I nod, relieved I won’t have to do more.
“Okay,” she says, and then she’s gone.
I lean my head back and close my eyes. One is swollen and hot, pulsing in time with my heartbeat. My cheek feels tight where the cut is, dried and split, and the air on it stings.
She’s never been to my bedroom, so hopefully she finds it quickly. There’s a first aid kit down here, too, but the one upstairs is better and has the really good pain pills.
I hear her footsteps as she comes running back down the stairs. I open my good eye and notice how she looks in the robe.
It’s huge on her. The sleeves swallow her hands, and the hem hits her mid-calf. The belt is tied tight at her waist, but it still hangs loose everywhere else, soft and oversized and completely wrong for her.
And completely right.
Even through my one good eye, she looks… adorable.
A ridiculous thought to be having right now.
Erica sets the kit on the coffee table with a clack and drops to her knees in front of it. She flips it open and starts sorting through it, hands steady now that she has a task.
Her gaze flicks up to me.
“You can’t talk,” she says, like she’s stating a fact to herself as much as to me. “Your jaw first. Do you know what it needs?”
I breathe out slowly through my nose.
Warmth, I try to say.
It comes out like a grunt.
Erica watches my face, searching.
“One more time,” she says gently.
“Warmth,” I grit out between my teeth.
It doesn’t sound right, but I think she understands this time.
“Like a compress?” she says, already digging through the kit.
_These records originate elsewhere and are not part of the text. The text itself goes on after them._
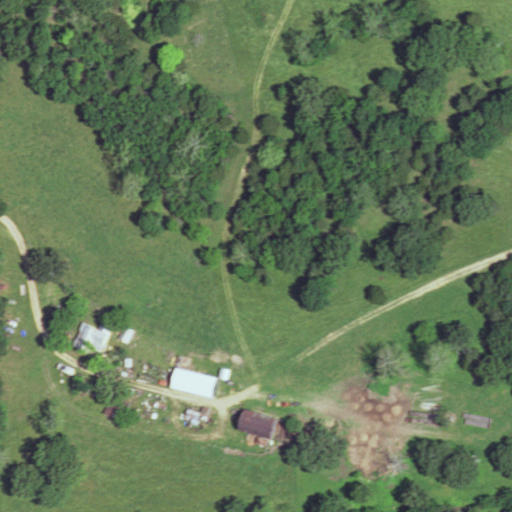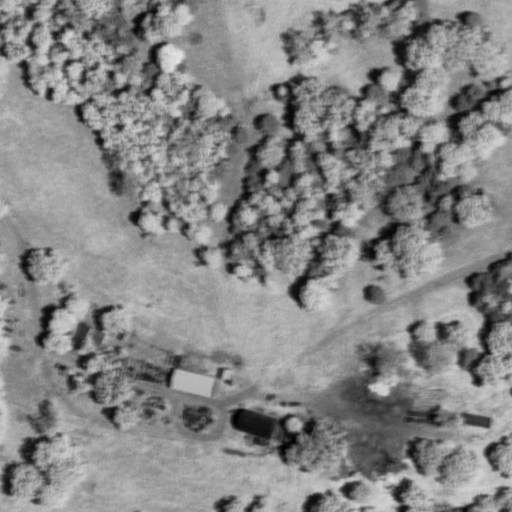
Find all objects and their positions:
building: (92, 338)
road: (65, 352)
building: (117, 408)
building: (480, 420)
building: (262, 424)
She pulls a package out and snaps it the way you’re supposed to, kneading it until it starts to heat.
She rises and walks to me, eyes flicking to the cut on my cheek.
“Not on the cut,” she murmurs. “We’ll do that next.”
Carefully, like I might break if she touches me wrong, she presses the warm compress to the hinge of my jaw, just in front of my ear. The heat seeps in immediately.
I breathe out again, and the sound is rough but relieved.